» Your goal:
Print each entry in full, word for word, with no pictures in the result.

---------- Source records

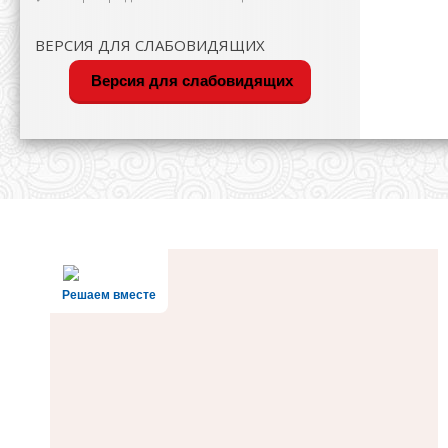
ВЕРСИЯ ДЛЯ СЛАБОВИДЯЩИХ
Версия для слабовидящих
Решаем вместе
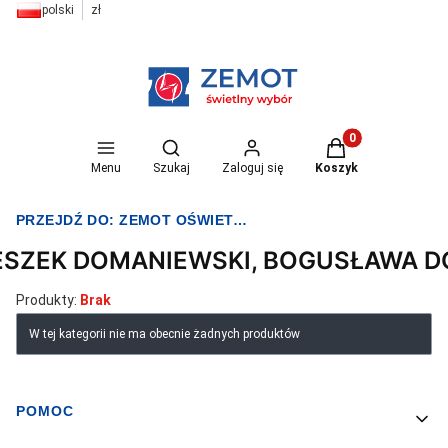
polski
zł
Otwórz wyszukiwarkę
Produkty w koszyk
Menu
Szukaj
Zaloguj się
Koszyk
PRZEJDŹ DO:
ZEMOT OŚWIETLENIE I ELEKTRYKA
ESZEK DOMANIEWSKI, BOGUSŁAWA 
Produkty:
Brak
Lista produktów
W tej kategorii nie ma obecnie żadnych produktów
POMOC
Linki w stopce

--------------------

» Solved exercise:
ВЕРСИЯ ДЛЯ СЛАБОВИДЯЩИХ
Версия для слабовидящих
Решаем вместе
polski
zł
Otwórz wyszukiwarkę
Produkty w koszyk
Menu
Szukaj
Zaloguj się
Koszyk
PRZEJDŹ DO:
ZEMOT OŚWIETLENIE I ELEKTRYKA
ESZEK DOMANIEWSKI, BOGUSŁAWA 
Produkty:
Brak
Lista produktów
W tej kategorii nie ma obecnie żadnych produktów
POMOC
Linki w stopce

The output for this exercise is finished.